_TASK REQUIREMENTS:_
Leave out the pictures and repeat every record exactly.

_SOURCE MATERIAL:_
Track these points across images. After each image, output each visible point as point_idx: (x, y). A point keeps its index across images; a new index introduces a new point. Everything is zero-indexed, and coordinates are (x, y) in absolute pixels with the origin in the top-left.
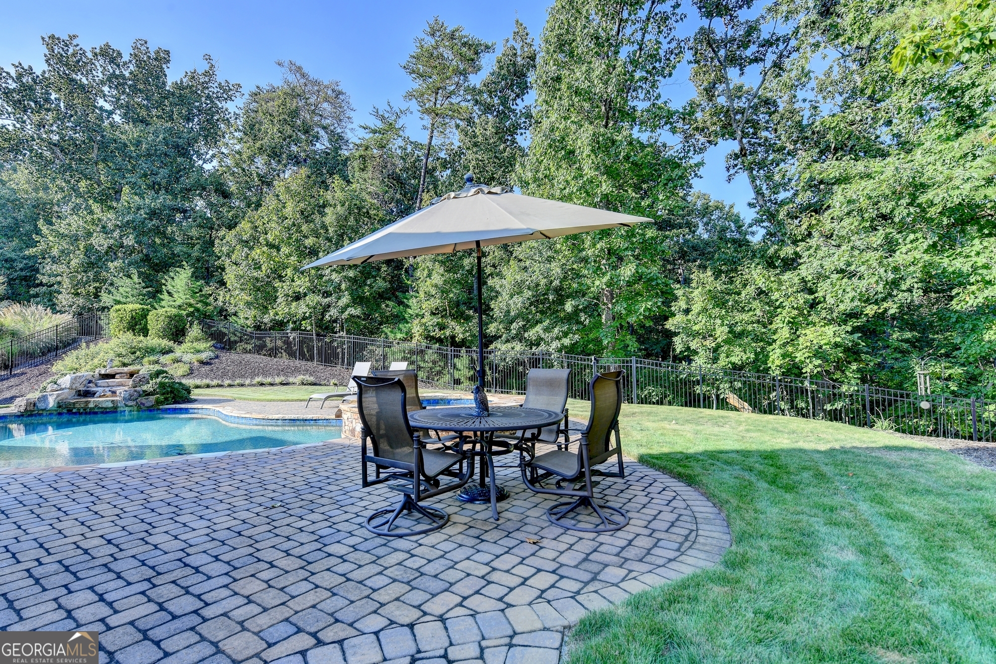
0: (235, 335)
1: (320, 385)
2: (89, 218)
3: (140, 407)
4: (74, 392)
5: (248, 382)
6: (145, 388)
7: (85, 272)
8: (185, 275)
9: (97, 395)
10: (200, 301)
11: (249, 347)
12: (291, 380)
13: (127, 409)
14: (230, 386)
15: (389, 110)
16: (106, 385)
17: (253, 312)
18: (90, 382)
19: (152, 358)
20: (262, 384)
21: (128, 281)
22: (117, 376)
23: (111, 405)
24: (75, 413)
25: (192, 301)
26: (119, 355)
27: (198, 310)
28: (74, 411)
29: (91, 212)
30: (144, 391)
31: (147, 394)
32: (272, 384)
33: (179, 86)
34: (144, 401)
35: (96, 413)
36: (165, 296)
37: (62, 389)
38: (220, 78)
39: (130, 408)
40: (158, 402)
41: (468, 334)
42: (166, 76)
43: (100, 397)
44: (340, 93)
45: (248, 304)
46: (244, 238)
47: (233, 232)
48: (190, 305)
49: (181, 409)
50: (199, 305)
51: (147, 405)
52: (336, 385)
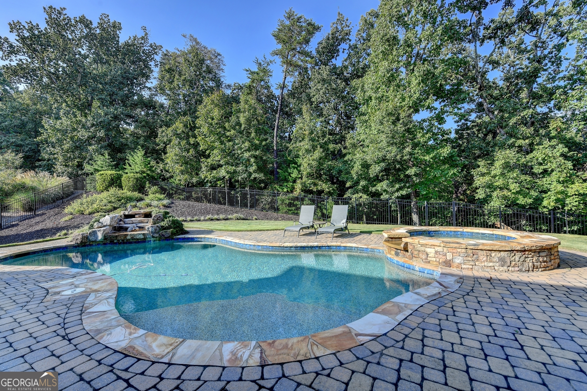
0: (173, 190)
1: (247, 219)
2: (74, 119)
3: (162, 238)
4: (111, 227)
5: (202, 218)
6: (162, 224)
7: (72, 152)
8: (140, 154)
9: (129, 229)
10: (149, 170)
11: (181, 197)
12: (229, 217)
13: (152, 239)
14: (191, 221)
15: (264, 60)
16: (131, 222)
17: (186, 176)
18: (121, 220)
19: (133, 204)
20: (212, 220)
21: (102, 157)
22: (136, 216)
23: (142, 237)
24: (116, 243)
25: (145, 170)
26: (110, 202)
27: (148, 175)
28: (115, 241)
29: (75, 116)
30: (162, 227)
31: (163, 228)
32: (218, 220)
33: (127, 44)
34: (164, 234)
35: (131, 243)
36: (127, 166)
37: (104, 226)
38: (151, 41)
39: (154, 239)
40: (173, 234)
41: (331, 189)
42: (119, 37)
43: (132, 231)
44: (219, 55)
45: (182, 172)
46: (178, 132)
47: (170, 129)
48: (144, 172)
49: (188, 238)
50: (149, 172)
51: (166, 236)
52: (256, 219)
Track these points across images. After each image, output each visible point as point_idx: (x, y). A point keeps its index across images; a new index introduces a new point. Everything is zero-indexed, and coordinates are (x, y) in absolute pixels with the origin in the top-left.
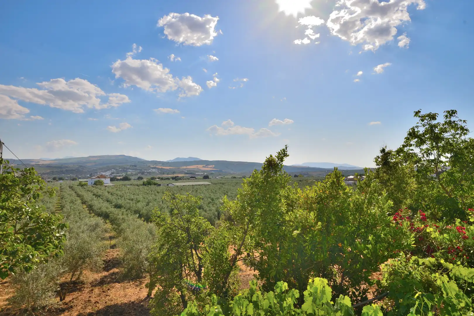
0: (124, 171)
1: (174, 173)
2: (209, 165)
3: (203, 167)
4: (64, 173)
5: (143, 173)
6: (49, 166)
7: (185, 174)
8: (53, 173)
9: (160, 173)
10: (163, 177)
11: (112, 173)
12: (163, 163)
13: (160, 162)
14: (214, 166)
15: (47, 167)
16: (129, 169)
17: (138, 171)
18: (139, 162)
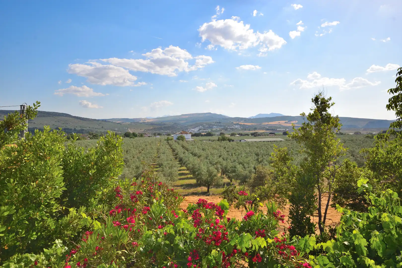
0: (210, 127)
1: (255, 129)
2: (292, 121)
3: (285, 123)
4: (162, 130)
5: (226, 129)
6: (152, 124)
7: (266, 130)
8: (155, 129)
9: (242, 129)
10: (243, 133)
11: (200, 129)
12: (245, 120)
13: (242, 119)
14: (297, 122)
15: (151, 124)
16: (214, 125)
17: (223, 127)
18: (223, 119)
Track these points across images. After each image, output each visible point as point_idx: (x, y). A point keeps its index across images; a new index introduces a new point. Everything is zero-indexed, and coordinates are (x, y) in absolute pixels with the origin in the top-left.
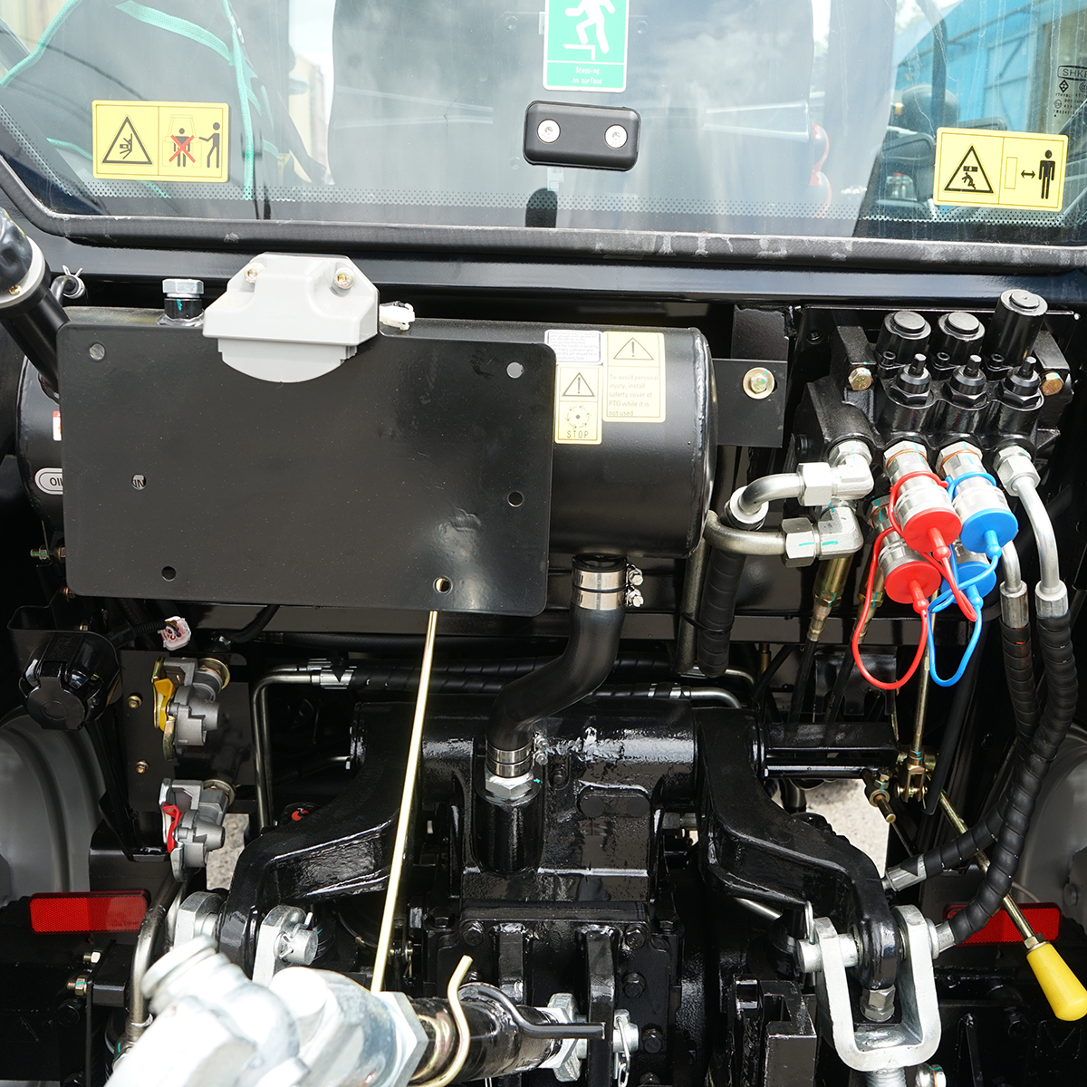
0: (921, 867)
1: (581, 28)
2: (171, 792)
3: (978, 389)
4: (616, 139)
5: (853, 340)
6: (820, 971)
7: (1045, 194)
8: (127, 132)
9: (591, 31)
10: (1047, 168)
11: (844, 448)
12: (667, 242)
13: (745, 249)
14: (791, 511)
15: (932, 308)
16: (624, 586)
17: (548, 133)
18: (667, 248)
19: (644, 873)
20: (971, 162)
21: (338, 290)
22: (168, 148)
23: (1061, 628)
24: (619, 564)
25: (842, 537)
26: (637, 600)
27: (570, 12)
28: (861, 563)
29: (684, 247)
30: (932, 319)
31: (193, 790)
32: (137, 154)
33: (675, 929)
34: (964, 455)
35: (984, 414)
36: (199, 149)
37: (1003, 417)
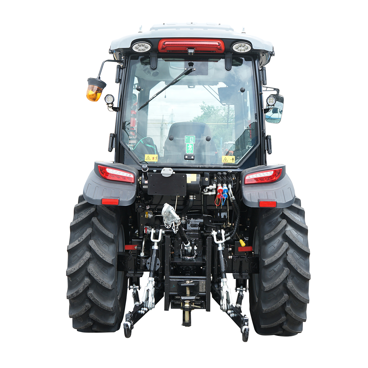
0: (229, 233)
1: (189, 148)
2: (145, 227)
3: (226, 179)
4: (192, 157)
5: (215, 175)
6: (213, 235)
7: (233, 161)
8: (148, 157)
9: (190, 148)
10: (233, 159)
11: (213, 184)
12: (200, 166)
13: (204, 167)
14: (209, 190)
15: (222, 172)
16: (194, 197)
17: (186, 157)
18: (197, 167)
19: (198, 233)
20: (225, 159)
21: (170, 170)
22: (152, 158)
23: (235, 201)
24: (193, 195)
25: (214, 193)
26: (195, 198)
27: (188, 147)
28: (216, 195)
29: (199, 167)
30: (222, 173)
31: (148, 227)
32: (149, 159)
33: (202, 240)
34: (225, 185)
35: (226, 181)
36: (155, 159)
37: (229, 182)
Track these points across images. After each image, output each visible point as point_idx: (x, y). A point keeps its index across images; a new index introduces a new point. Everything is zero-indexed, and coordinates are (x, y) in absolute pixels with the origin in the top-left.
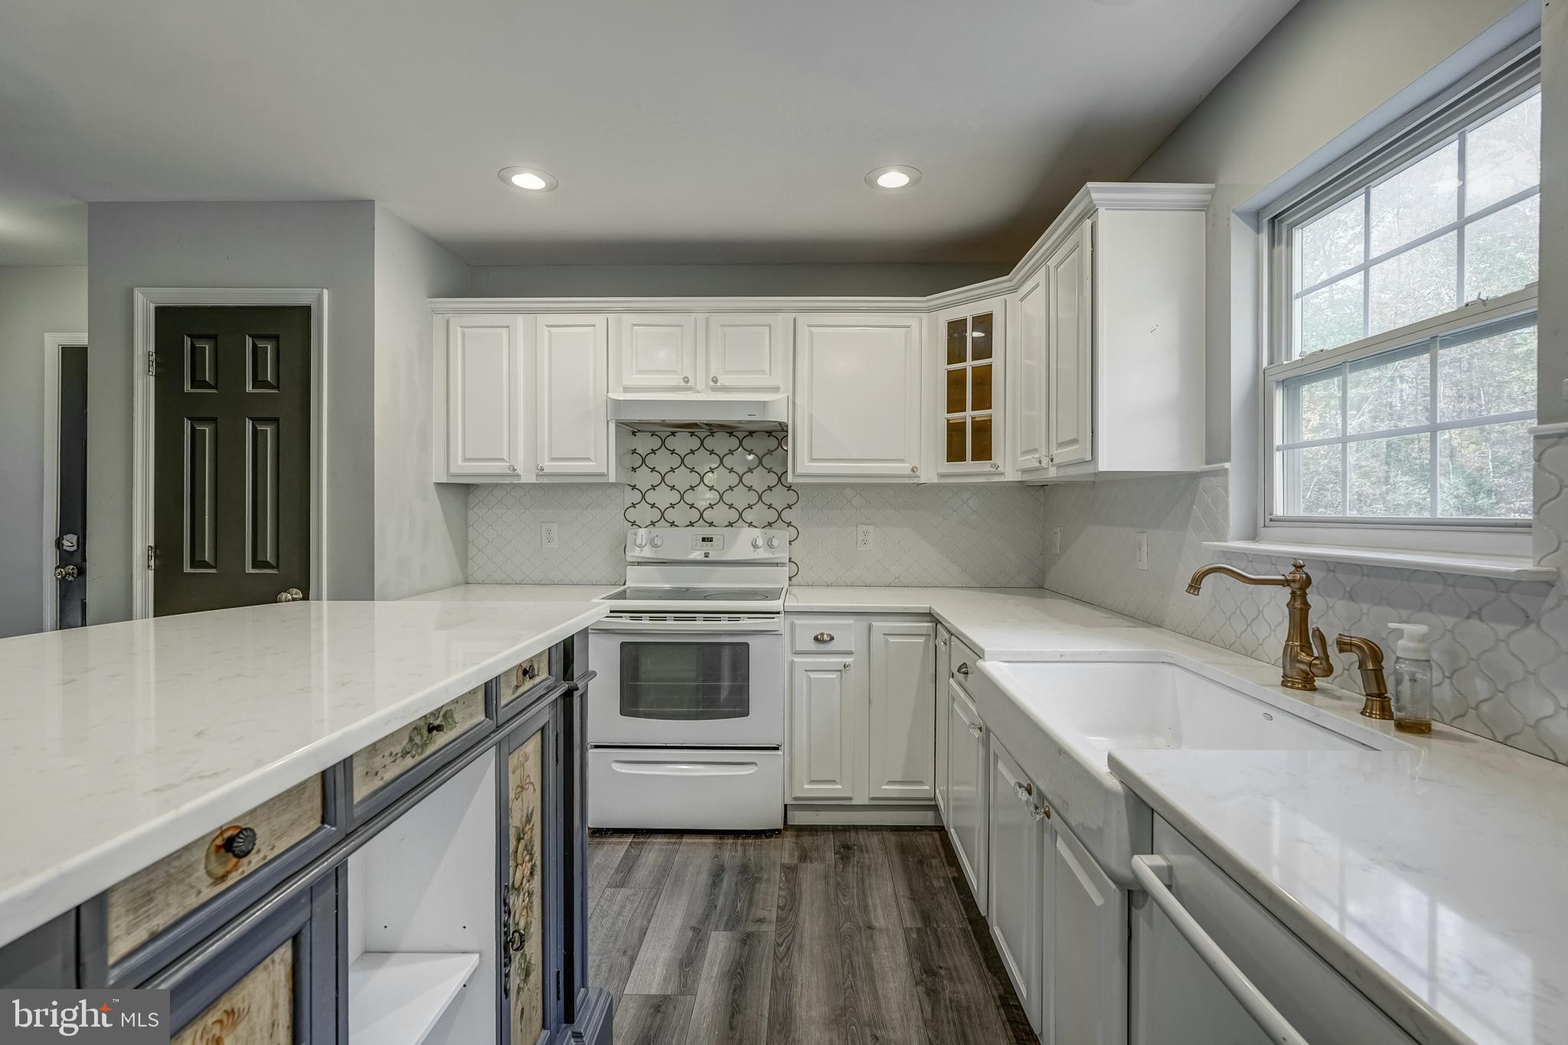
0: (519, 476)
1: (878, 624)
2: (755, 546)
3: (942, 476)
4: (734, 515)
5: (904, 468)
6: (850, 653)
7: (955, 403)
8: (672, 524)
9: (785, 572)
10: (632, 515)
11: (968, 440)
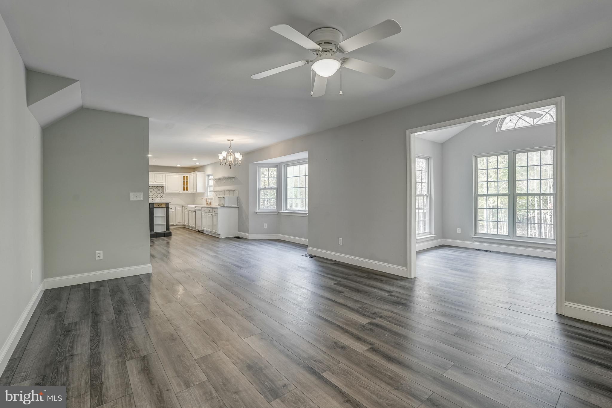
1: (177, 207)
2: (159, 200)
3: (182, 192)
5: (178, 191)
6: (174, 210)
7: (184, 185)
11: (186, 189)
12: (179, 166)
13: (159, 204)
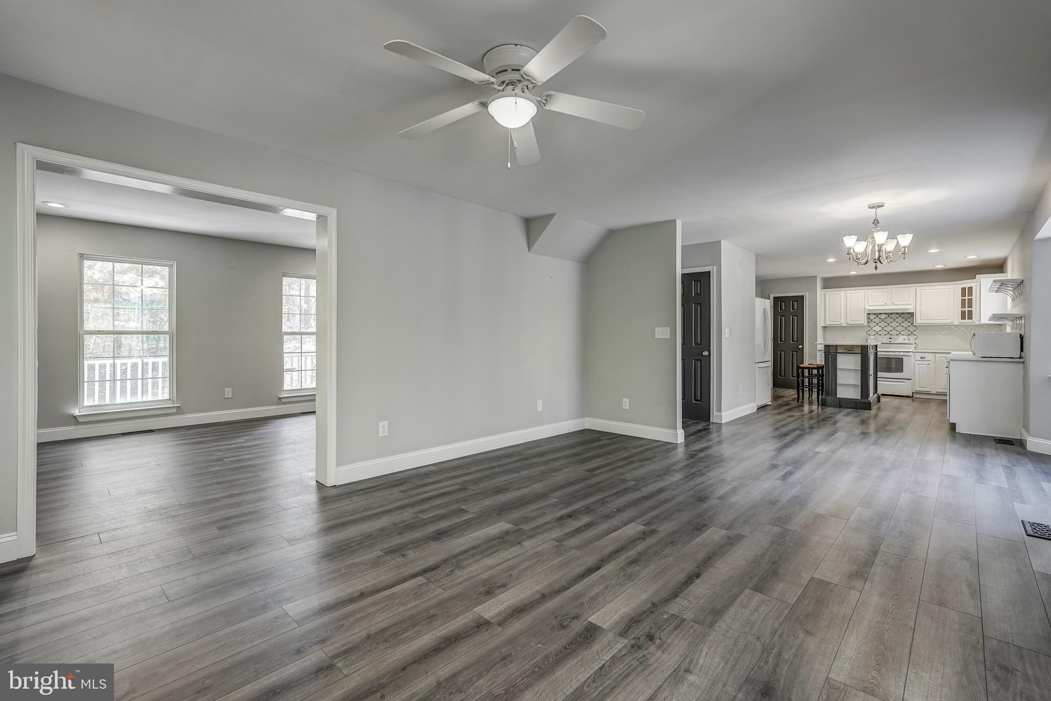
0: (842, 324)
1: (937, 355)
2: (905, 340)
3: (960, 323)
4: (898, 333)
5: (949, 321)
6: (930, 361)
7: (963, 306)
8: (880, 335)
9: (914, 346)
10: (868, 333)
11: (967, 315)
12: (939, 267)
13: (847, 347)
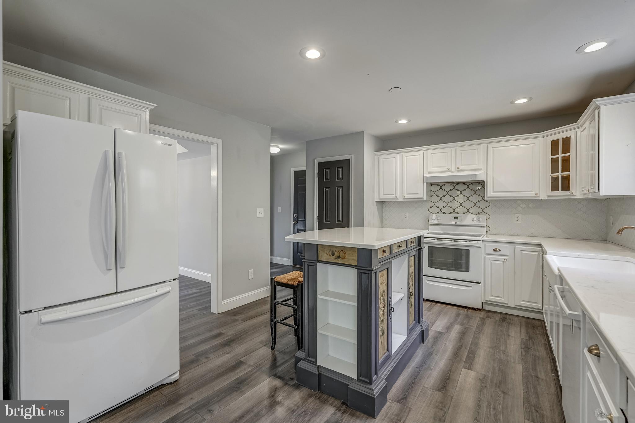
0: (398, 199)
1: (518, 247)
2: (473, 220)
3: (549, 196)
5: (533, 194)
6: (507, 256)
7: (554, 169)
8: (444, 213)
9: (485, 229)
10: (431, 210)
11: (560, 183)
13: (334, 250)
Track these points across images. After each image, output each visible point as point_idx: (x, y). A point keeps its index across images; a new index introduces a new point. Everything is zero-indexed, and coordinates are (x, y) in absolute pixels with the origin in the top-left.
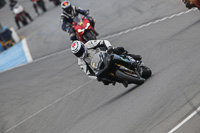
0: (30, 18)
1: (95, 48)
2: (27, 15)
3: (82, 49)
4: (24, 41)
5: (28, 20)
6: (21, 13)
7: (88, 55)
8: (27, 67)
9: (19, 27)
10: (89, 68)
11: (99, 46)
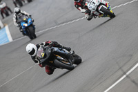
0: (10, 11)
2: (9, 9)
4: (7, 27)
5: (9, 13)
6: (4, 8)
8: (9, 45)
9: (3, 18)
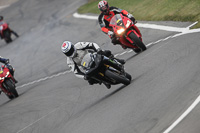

_ANSWER FOR THE TASK:_
Track these points across images. After each image, output each visible point as point_idx: (x, y). A point keeps its index across images; a new index introduces a new point. Everything is zero-indexed, and coordinates are (x, y) in absolute pixels with the origin in the top-left.
0: (235, 335)
1: (320, 385)
2: (89, 218)
3: (140, 407)
4: (74, 392)
5: (248, 382)
6: (145, 388)
7: (85, 272)
8: (185, 275)
9: (97, 395)
10: (200, 301)
11: (249, 347)
12: (291, 380)
13: (127, 409)
14: (230, 386)
15: (389, 110)
16: (106, 385)
17: (253, 312)
18: (90, 382)
19: (152, 358)
20: (262, 384)
21: (128, 281)
22: (117, 376)
23: (111, 405)
24: (75, 413)
25: (192, 301)
26: (119, 355)
27: (198, 310)
28: (74, 411)
29: (91, 212)
30: (144, 391)
31: (147, 394)
32: (272, 384)
33: (179, 86)
34: (144, 401)
35: (96, 413)
36: (165, 296)
37: (62, 389)
38: (220, 78)
39: (130, 408)
40: (158, 402)
41: (468, 334)
42: (166, 76)
43: (100, 397)
44: (340, 93)
45: (248, 304)
46: (244, 238)
47: (233, 232)
48: (190, 305)
49: (181, 409)
50: (199, 305)
51: (147, 405)
52: (336, 385)
0: (173, 190)
1: (247, 219)
2: (74, 119)
3: (162, 238)
4: (111, 227)
5: (202, 218)
6: (162, 224)
7: (72, 152)
8: (140, 154)
9: (129, 229)
10: (149, 170)
11: (181, 197)
12: (229, 217)
13: (152, 239)
14: (191, 221)
15: (264, 60)
16: (131, 222)
17: (186, 176)
18: (121, 220)
19: (133, 204)
20: (212, 220)
21: (102, 157)
22: (136, 216)
23: (142, 237)
24: (116, 243)
25: (145, 170)
26: (110, 202)
27: (148, 175)
28: (115, 241)
29: (75, 116)
30: (162, 227)
31: (163, 228)
32: (218, 220)
33: (127, 44)
34: (164, 234)
35: (131, 243)
36: (127, 166)
37: (104, 226)
38: (151, 41)
39: (154, 239)
40: (173, 234)
41: (331, 189)
42: (119, 37)
43: (132, 231)
44: (219, 55)
45: (182, 172)
46: (178, 132)
47: (170, 129)
48: (144, 172)
49: (188, 238)
50: (149, 172)
51: (166, 236)
52: (256, 219)
Track these points across images. After each image, output each visible point as point_idx: (x, y). A point keeps its index across images; a new index introduces a new point. Everything is zero-indexed, and coordinates are (x, y) in absolute pixels with the origin in the top-left.
0: (124, 171)
1: (174, 173)
2: (209, 165)
3: (203, 167)
4: (64, 173)
5: (143, 173)
6: (49, 166)
7: (185, 174)
8: (53, 173)
9: (160, 173)
10: (163, 177)
11: (112, 173)
12: (163, 163)
13: (160, 162)
14: (214, 166)
15: (47, 167)
16: (129, 169)
17: (138, 171)
18: (139, 162)
0: (210, 127)
1: (255, 129)
2: (292, 121)
3: (285, 123)
4: (162, 130)
5: (226, 129)
6: (152, 124)
7: (266, 130)
8: (155, 129)
9: (242, 129)
10: (243, 133)
11: (200, 129)
12: (245, 120)
13: (242, 119)
14: (297, 122)
15: (151, 124)
16: (214, 125)
17: (223, 127)
18: (223, 119)
Track these points across images. After each image, output each visible point as point_idx: (x, y). A point keeps its index across images; a new index introduces a new point. Everything is zero-indexed, and coordinates are (x, y) in absolute pixels with the origin in the top-left.
0: (921, 867)
1: (581, 28)
2: (171, 792)
3: (978, 389)
4: (616, 139)
5: (853, 340)
6: (820, 971)
7: (1045, 194)
8: (127, 132)
9: (591, 31)
10: (1047, 168)
11: (844, 448)
12: (667, 242)
13: (745, 249)
14: (791, 511)
15: (932, 308)
16: (624, 586)
17: (548, 133)
18: (667, 248)
19: (644, 873)
20: (971, 162)
21: (338, 290)
22: (168, 148)
23: (1061, 628)
24: (619, 564)
25: (842, 537)
26: (637, 600)
27: (570, 12)
28: (861, 563)
29: (684, 247)
30: (932, 319)
31: (193, 790)
32: (137, 154)
33: (675, 929)
34: (964, 455)
35: (984, 414)
36: (199, 149)
37: (1003, 417)
0: (229, 233)
1: (189, 148)
2: (145, 227)
3: (226, 179)
4: (192, 157)
5: (215, 175)
6: (213, 235)
7: (233, 161)
8: (148, 157)
9: (190, 148)
10: (233, 159)
11: (213, 184)
12: (200, 166)
13: (204, 167)
14: (209, 190)
15: (222, 172)
16: (194, 197)
17: (186, 157)
18: (197, 167)
19: (198, 233)
20: (225, 159)
21: (170, 170)
22: (152, 158)
23: (235, 201)
24: (193, 195)
25: (214, 193)
26: (195, 198)
27: (188, 147)
28: (216, 195)
29: (199, 167)
30: (222, 173)
31: (148, 227)
32: (149, 159)
33: (202, 240)
34: (225, 185)
35: (226, 181)
36: (155, 159)
37: (229, 182)
Track these points across images. After each image, output each visible point as point_idx: (x, y). A point keeps its index across images; a new index introduces a new point. Everything is zero-indexed, and coordinates are (x, y) in absolute pixels with the origin in the top-left.
0: (519, 476)
1: (878, 624)
2: (755, 546)
3: (942, 476)
4: (734, 515)
5: (904, 468)
6: (850, 653)
7: (955, 403)
8: (672, 524)
9: (785, 572)
10: (632, 515)
11: (968, 440)
1: (177, 207)
2: (159, 200)
3: (182, 192)
5: (178, 191)
6: (174, 210)
7: (184, 185)
11: (186, 189)
12: (179, 166)
13: (159, 204)
0: (842, 324)
1: (937, 355)
2: (905, 340)
3: (960, 323)
4: (898, 333)
5: (949, 321)
6: (930, 361)
7: (963, 306)
8: (880, 335)
9: (914, 346)
10: (868, 333)
11: (967, 315)
12: (939, 267)
13: (847, 347)
0: (398, 199)
1: (518, 247)
2: (473, 220)
3: (549, 196)
5: (533, 194)
6: (507, 256)
7: (554, 169)
8: (444, 213)
9: (485, 229)
10: (431, 210)
11: (560, 183)
13: (334, 250)
Track these points across images. After each image, output each visible point as point_idx: (x, y). A point keeps its index across images; a new index introduces a new point. Everything is zero-indexed, and coordinates are (x, y) in absolute pixels with the origin in the top-left.
0: (30, 18)
1: (95, 48)
2: (27, 15)
3: (82, 49)
4: (24, 41)
5: (28, 20)
6: (21, 13)
7: (88, 55)
8: (27, 67)
9: (19, 27)
10: (89, 68)
11: (99, 46)
0: (10, 11)
2: (9, 9)
4: (7, 27)
5: (9, 13)
6: (4, 8)
8: (9, 45)
9: (3, 18)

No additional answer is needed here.